You can read my full contribution to the debate below:
It has been a great pleasure for me in my constituency of Ruislip, Northwood and Pinner to have engaged directly today with children from Holy Trinity Primary School in Northwood, and a few weeks ago, in a direct personal visit, with children at Cannon Lane Primary School. It is very clear how much progress those children are making now that they are back in the classroom and how much they are enjoying being back with their friends.
The message that I have consistently received from headteachers, school staff and mums and dads is that they have valued enormously the support that has been put in place—the priority that the Government have rightly placed on ensuring that children can access education where it has been safe to do so and on ensuring that schools are able to reopen and stay open. Education is important not only in its own right, but in the way it supports the economy.
I pay particular tribute to the work of the Minister, my hon. Friend the Member for Chelmsford (Vicky Ford), in leading the programme to support the most vulnerable children in my community and communities across England. The roll-out of the programme has included not just ensuring that children get fed, but promoting other activities to help to keep their education, their social development and their lives on track and ensure that they are safeguarded. For me, that is probably the most important lesson from the pandemic: to recognise the complexity of the circumstances that the most vulnerable children in our country face, and acknowledge that local authorities, which know their communities best and are generally already engaged with those children and their families, are in the best place to design packages of support.
It is right that the siren calls for a simple extension of free school meals have been resisted: they do not help many households in which the children are below school age, for example, and they do not help households which, for whatever reason, have not made an application. It is very clear that we need a much more nuanced and targeted approach if we are to make a genuine difference in the lives of those children.
Hon. Members have raised a variety of concerns. It has certainly been very clear to me from speaking to headteachers that there have been issues with the availability of tutors under the national tutoring programme; the quality of what is available has been good, but sometimes identifying the support required has been a challenge. That goes to the heart of what I think is a reasonable criticism of the Opposition motion: we need to ensure that we have qualified, experienced people able to do what they need to do to help children to get their lives back on track. A motion that is about simply spending more money, not thinking about where we will identify those people and get them into jobs to make the difference that they need to make, is not worth the paper it is written on. We need to ensure that we can demonstrate that anything debated by this House is credible.
It is clear, once again, that the role of local authorities in supporting schools has been critical. I certainly would not criticise regional schools commissioners, but it is clear that the scale of their task and their inability to engage at a micro-local level, particularly with directors of public health, has been an inhibiting factor in the response that schools have been asked to produce to the pandemic crisis.
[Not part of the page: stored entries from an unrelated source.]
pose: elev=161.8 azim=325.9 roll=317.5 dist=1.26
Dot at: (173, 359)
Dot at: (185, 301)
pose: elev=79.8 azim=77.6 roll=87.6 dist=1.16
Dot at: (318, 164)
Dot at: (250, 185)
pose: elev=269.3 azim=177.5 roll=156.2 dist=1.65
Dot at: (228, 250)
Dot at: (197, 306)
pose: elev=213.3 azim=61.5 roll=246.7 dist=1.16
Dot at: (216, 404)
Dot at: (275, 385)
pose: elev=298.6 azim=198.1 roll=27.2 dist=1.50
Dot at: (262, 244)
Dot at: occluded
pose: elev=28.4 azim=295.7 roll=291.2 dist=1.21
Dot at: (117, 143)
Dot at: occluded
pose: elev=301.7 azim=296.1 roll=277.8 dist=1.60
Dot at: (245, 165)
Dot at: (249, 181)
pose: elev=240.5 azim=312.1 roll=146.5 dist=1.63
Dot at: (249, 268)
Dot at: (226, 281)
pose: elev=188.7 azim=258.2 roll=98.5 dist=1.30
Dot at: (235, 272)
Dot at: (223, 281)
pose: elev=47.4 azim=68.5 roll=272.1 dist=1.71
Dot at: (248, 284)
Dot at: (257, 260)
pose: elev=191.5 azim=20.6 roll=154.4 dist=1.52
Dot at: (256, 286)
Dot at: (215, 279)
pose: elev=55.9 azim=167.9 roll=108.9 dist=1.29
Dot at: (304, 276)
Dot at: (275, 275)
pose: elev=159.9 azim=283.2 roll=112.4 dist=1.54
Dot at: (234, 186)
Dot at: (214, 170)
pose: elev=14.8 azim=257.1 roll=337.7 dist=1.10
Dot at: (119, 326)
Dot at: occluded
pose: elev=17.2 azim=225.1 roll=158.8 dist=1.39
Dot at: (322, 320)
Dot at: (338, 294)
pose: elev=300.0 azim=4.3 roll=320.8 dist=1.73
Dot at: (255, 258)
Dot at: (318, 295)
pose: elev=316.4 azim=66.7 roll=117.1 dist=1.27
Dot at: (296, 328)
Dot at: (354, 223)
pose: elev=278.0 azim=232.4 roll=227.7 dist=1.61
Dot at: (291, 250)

We need to ensure that we look at how local authorities interact with all the schools for which they are a champion in their local area, so that in future we have the resilience that is required at a local level. Especially as we look at a more localised approach as we unlock the country in June, we need to ensure that that capacity is in place locally.
I will finish on what I think has been a really positive decision by my hon. Friends at the Department for Education to invest significantly in the professional development of our early years workforce. As all parents of young children know, it can make a transformational difference, especially to the lives of the most vulnerable and disadvantaged children, if they can access high-quality early education. The structure in place with tax-free childcare and free hours has enabled the capacity to be created for people to access. It is absolutely welcome that the Government have made the decision to invest a very significant sum—approximately £150 million—in the development of that workforce, so that we can ensure for future generations that we have the top-quality staff in place who can give children the very best start in life. That is an example of practical action: not just promising money, but choosing to do the thing that will make the difference in a child’s life.